The state's House tried to permanently cut taxes on our corporations and wealthy citizens (HB 2250). They have also been busy permanently cutting other taxes and increasing tax credits to those who give money to private schools.

In order to make these revenue cuts, they need our support. The proposed sales tax increase would help them realize these goals.

But the proposed sales-tax increase will not cover all these needs plus incidentals like K-12 education and health care.

If Proposition 100 passes, it will be the fifth sales-tax increase to ease the budget since 1951. Since so many people have kids and want them educated, these increases were sometimes called "education" taxes. Great promises were made. But the money vanished into the general fund, and education support was not improved.

If Proposition 100 passes, the Legislature will fund K-12 education so it won't totally die this year. But education will be on life support, which cannot be continued if we want to rescue these big businesses and coupon-clipping citizens.

Ruth H. Stokes

Danehy's Tea Party Column: Huh?

I usually enjoy reading Tom Danehy's articles, but I don't get the point of his April 22 piece. I've never been to a tea party (except when my daughter was little); I don't care much for politics; and if it matters, I'm not "white."

Here is what I got out of the article: Danehy is white; he is embarrassed about being white; he was embarrassed to see people he knew at the Tea Party (I assume they were white as well); he went to the Tea Party looking for other white people and, curious enough, black people. Then he manages to throw in a quote by Frederick Douglass and another quote from a politician about being a rocket scientist.

Do I have this right? If so, I am embarrassed for Danehy for writing something that makes absolutely no sense, and for the Weekly for printing such a "Huh?" article.

Tom Kolaz

SB 1070 Isn't About Race—but Perhaps We Should be Suspicious of Latinos

I am amazed at the coverage our state is receiving after the passing of SB 1070 ("May We See Your Papers Please?" The Skinny, April 29). I am even more stunned at the reaction toward this bill as fanatical crowds gather in Phoenix to demand the removal of this "unconstitutional, racist" bill before reading it. The 14th Amendment regarding state's rights—"No state shall make or enforce any law which shall abridge the privileges or immunities of citizens of the United States"—has nothing to do with it, as the bill does not target citizens.

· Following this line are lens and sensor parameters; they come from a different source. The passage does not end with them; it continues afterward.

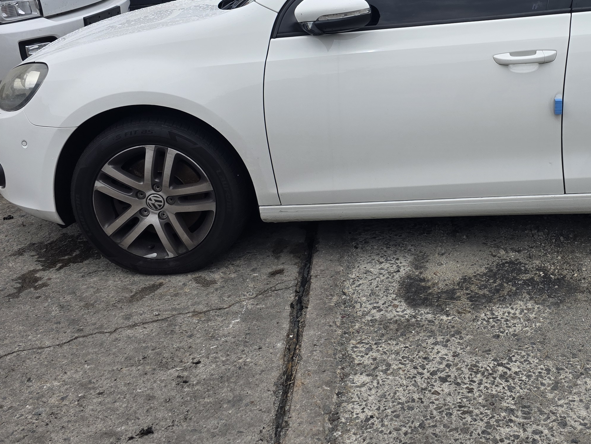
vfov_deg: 30.7
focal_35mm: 46
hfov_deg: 38.9
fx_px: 785
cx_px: 507
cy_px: 82
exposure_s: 1/3972
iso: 80
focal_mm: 6.3
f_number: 1.7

I am also having difficulty finding the overt racism in the bill, because race is not mentioned. The elephant in the room comes in the form of roughly 460,000 illegal aliens, according to FAIR (Federation for American Immigration Reform), costing Arizona taxpayers an estimated $1.3 billion per year. An estimated 90 percent of these illegal aliens are Latinos. Logic would lead even the lowliest math scholar to believe that the likelihood of any illegal alien being Latino would be 90 percent. To be absurd to exemplify absurdity: If my bank was robbed by a guy in a red sweatshirt 90 percent of the time, I would be suspicious of red-sweatshirt-wearing guys in my bank.

This bill is not about race; it is about frustration and a federal government that has failed.

Eric F. Linzmeyer

Comments From Readers at

Regarding "The Krentz Bonfire," April 29:

I'm one of the bird-watching lefties, and there is no way that I am going out with anything but binoculars and water. Taking a gun bird-watching is stupid and dangerous. It just asks for trouble. Krentz's guns didn't help him at all.

I've been reading these articles by Mr. Banks for the last couple of years, but they only seem to represent the opinion of the conservative fringe. How about some interviews with nonranchers or hill-hiding hermits? You know, sensible Portal folk who aren't scared to go outside.


I challenge any of the people who accuse Leo Banks of racism and slanted journalism to find one reference in his many writings to "brown people" and getting rid of them. It is so much easier to play the racist card rather than dispute his arguments in an intellectually honest way. Mr. Banks has quoted many Hispanic people in his stories who deal with the crime on the border on a daily basis. Rather than shoot the messenger, why not show where his stories are inaccurate? It's a much better and more civilized way to behave than going for the cheap insult.